There's always too much to do. If you had an infinite budget and project schedule, or at least more resources than you have now, you could accomplish impressive things for your company. Performing triage means you need to pick IT projects that can deliver the most bang for the buck. Accordingly, we discuss five projects that deserve a CIO's immediate attention. We chose these projects because they have a measurable impact, contain elements with a relatively fast ROI, and enhance both network security and manageability.

To start with, we discuss identity and access management, to ensure that the right people can get to the right resources. Next is Linux integration. Linux is here to stay, and it's time that you integrate it into your infrastructure. We follow with discussions on patch and change management, both integral pieces in terms of reliability and security for your network. Finally, we talk about incident management, a hot topic for any organization wishing to control costs and keep users content, whether they're behind a desktop or are business partners.

Manage Identities

Account management has been IT's forgotten stepchild, but today's network complexity highlights its importance. IT managers are now faced with an incredibly varied mix of directory services, platforms and applications. Ensuring that accounts are properly provisioned and, when needed, terminated, has become an onerous task.
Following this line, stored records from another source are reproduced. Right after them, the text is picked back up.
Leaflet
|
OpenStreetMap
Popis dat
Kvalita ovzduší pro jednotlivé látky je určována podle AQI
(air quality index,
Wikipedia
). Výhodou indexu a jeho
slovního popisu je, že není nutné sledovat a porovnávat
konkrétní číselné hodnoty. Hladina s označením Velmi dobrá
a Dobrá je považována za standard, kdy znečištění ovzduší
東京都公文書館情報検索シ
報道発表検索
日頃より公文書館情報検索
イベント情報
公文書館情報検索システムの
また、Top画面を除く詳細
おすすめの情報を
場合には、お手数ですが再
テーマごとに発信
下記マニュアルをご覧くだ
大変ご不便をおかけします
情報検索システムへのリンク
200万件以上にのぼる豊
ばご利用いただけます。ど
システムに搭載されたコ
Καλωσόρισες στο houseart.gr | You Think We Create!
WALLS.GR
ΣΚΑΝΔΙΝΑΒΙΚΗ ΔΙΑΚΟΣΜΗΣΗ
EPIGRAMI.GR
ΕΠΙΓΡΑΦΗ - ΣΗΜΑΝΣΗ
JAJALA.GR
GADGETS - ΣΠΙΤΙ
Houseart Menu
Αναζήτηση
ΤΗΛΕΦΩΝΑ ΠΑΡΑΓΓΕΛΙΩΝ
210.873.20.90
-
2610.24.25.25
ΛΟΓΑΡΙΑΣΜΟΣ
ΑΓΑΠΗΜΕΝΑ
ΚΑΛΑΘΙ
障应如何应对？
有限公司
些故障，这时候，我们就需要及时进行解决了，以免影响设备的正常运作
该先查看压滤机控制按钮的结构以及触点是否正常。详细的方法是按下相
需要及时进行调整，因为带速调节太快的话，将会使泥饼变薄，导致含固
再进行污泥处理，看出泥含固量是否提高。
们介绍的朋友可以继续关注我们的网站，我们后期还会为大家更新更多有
For example, a small network can have several Windows servers running in Active Directory (AD), several Linux servers using local accounts, and one or two network applications that maintain accounts in an Oracle database. In even this small setting, managing accounts, password resets and access rights is a significant task in itself. Now imagine an enterprise environment, particularly one with legacy applications and Big Iron. Ensuring that users have accounts and the required access in this environment can be both a security and a support nightmare—that is, unless there is a well-defined solution for managing those accounts and access rights.

The Solution

Commit to an identity and access management (IAM) process, which manages account provisioning, password resets, and access rights for accounts on the network and within applications.

Where to Start

There are several approaches to implementing IAM. Some focus on using enterprise directories to house accounts and access rights, but, frankly, this is a very limited approach that does not reach far enough into the enterprise, particularly in terms of legacy applications. Even Microsoft, which touts AD as an identity solution, understands the limitations of an enterprise directory; the company released Microsoft Identity Integration Service (MIIS) to support the broader IAM needs of the enterprise. Keep in mind, however, that an enterprise directory is still a critical element of IAM.

That said, begin by implementing an IAM product, such as those offered by CA, IBM, Novell, Microsoft or Sun, and use it first to manage your enterprise directory. This will give you a very quick win, and it will also give you time to learn both the complexities of the IAM product as well as the overall IAM process. Next, build and implement connectors to specific platforms and applications within your network. Fortunately, many IAM products come with built-in connectors for enterprise applications (for example, PeopleSoft, Exchange), which allow you to progress from simpler to more complex implementations over time.